The goal of this particular scam is to convince the victim to make a payment to the IRS to clear up the discrepancy through an email link, revealing personal information to the cybercriminal in the process. Individuals who choose to pay this “tax bill” are not only out however much money it was claimed that they owed, but have now opened themselves up to identity theft.

There are numerous red flags that pop up immediately when these cybercriminals make contact with a potential victim. First and foremost, while CP2000 forms are of course very real, and something that the IRS will send out as needed, these forms are only ever sent to recipients through the mail. The IRS will never send tax bills as an email attachment.

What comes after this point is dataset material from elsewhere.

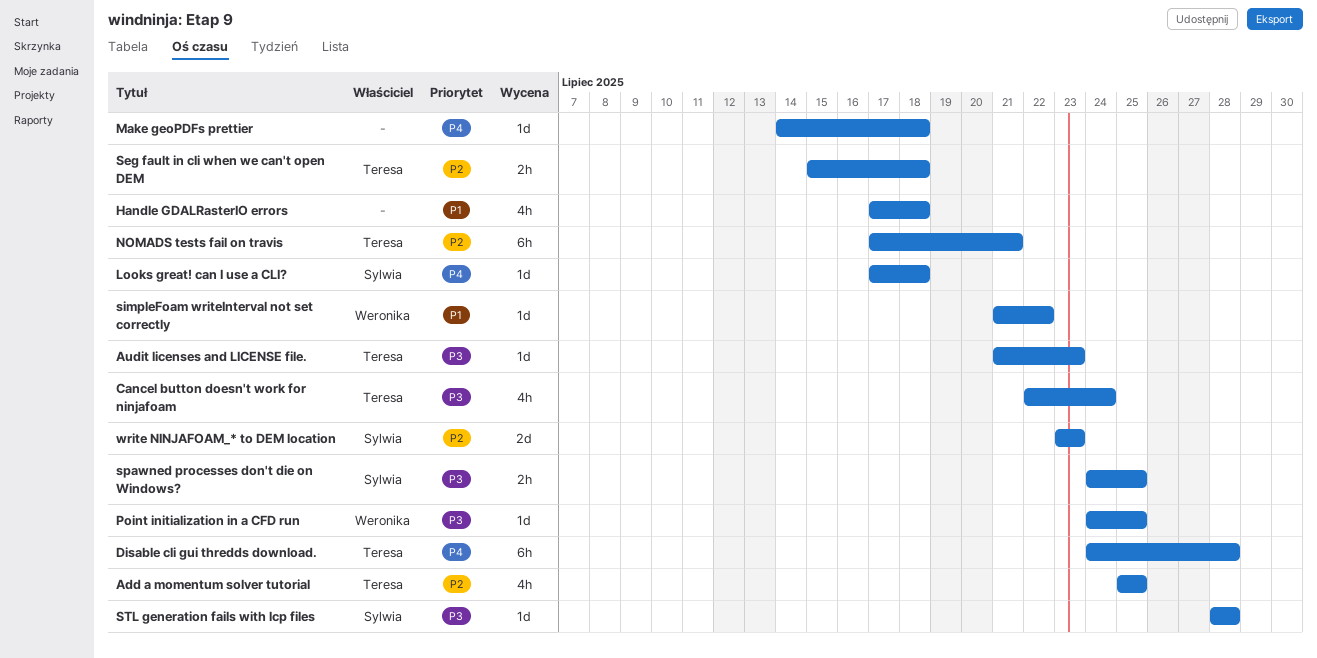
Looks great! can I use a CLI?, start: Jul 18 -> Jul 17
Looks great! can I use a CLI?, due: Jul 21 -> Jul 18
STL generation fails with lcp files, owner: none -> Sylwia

Second, the IRS will never contact you by email or by phone to demand payment, or force you to settle a supposed debt without extensive prior notice, and an opportunity to question or appeal the amount you’ve been told you owe. An IRS agent will never ask you to give out banking or credit card information over the phone, or insist that you use a specific payment method to settle a tax bill. You will never receive an email or phone call asking you to verify your identity by revealing personal information.

If you receive one of these notices, do not respond. Don’t open any attachments, and don’t click any embedded links. Hang up on suspicious callers. If you receive an actual physical copy of a CP2000 that you are not completely convinced is legitimate, you can reach the IRS directly at 1-800-366-4484 to confirm that it is in fact a scam. Fake emails can be forwarded to phishing@irs.gov. The IRS is aware that this scam is happening, and will handle the situation for you.

It’s easy to get rattled when the IRS comes knocking, but don’t let yourself be taken advantage of because this threat happens to be hiding behind a government facade. Always use caution when it come to your personal information. If something feels wrong, it probably is. Don’t ever hesitate to ask questions. Cybercriminals are counting on human gullibility to get what they want. Don’t make it easy for them.